Englewood,681300.0,1.0,25.0,3.0
Edison Park,90200.0,1.0,25.0,3.0
Near West Side,833100.0,1.0,18.0,1.5
Near South Side,330100.0,1.0,18.0,1.5


This was interesting because the means and medians of average download / upload speeds were very different. The average download speeds were in the range of 114 to 293 mbps. The average upload speeds were from 7 to 115 mbps.

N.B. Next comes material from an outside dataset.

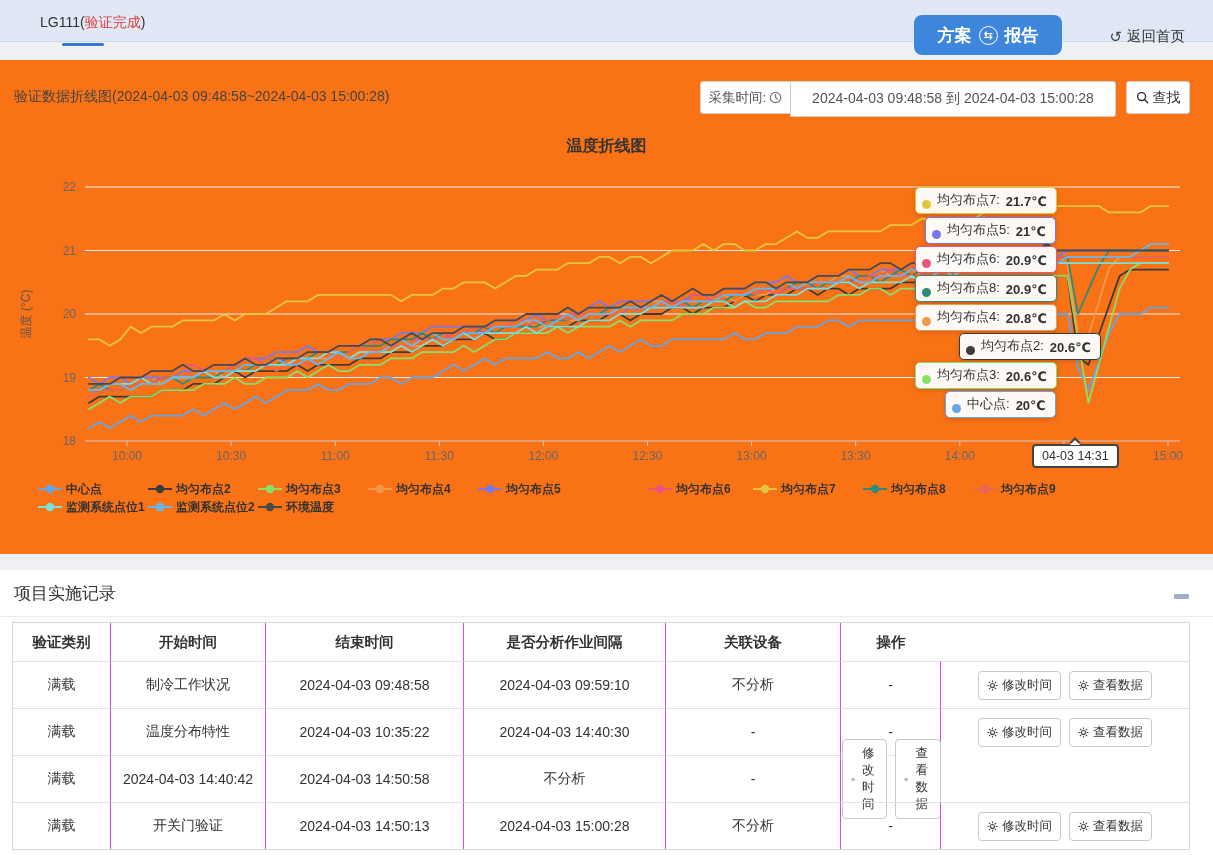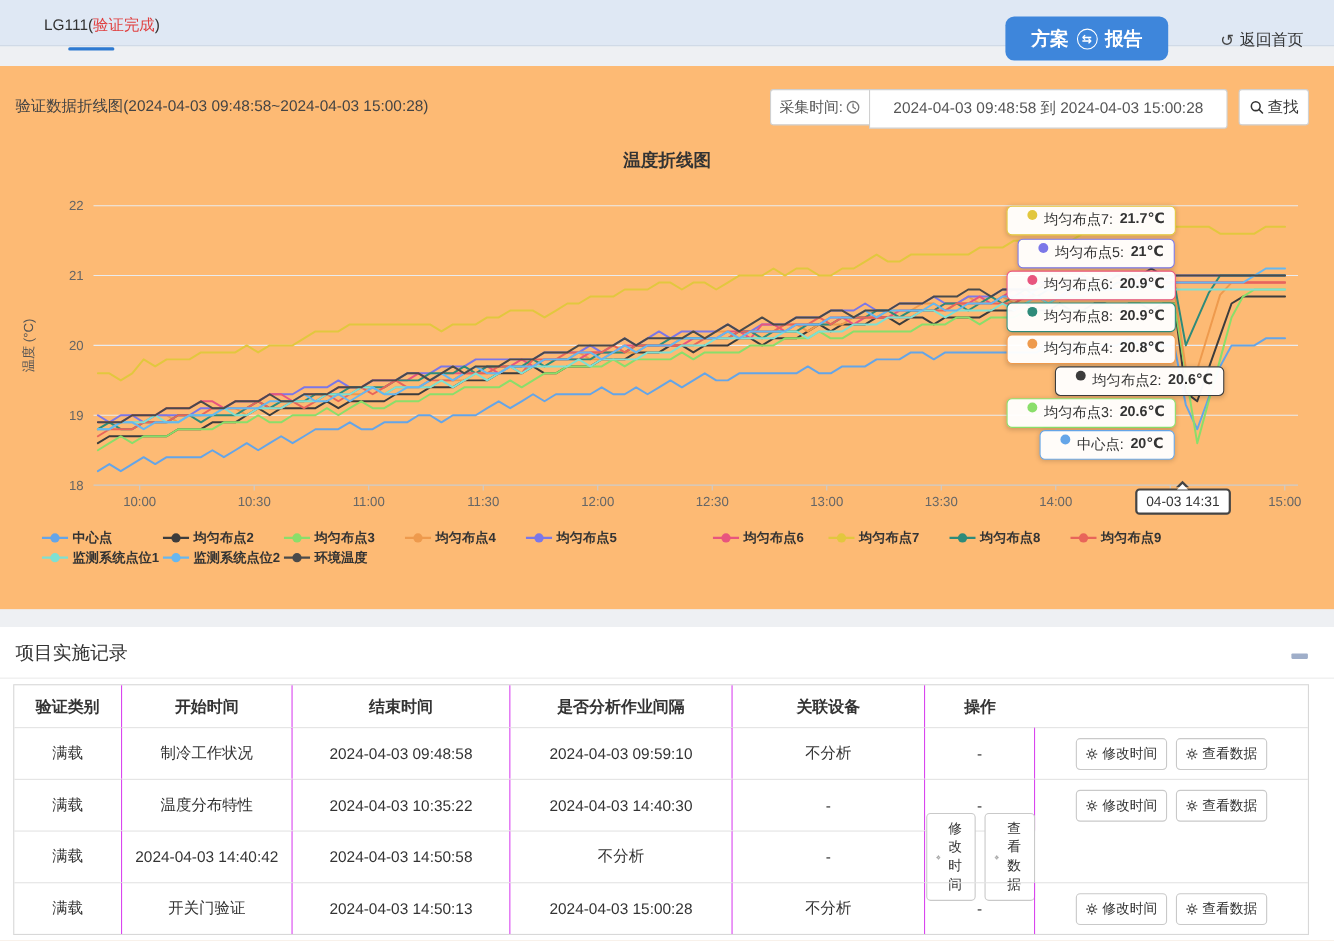"验证数据折线图(2024-04-03 09:48:58~2024-04-03" #card-chart { background: #fdba74 -> #f97316 }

The median upload speeds were 25 mbps and download speeds were 3 mbps for all community areas.

###### Median Household Income

In [None]:
# selecting columns we need

median = full_df[['name', 'median_income']]
median.groupby(by = "name").median().sort_values(["median_income"], 
                                                      ascending = False)

The median household income for the neighborhoods is in the range of $15,293 to $145,855. The lowest is in Riverdale and the highest in Lincoln Park.

###### Household Poverty Rate

In [None]:
# selecting columns we need

poverty = full_df[['name', 'percent_poverty']]
poverty.groupby(by = "name").median().sort_values(["percent_poverty"], 
                                                      ascending = False)

Riverdale has the highest percent of poverty with 53.3% and Lake View is 1.4%.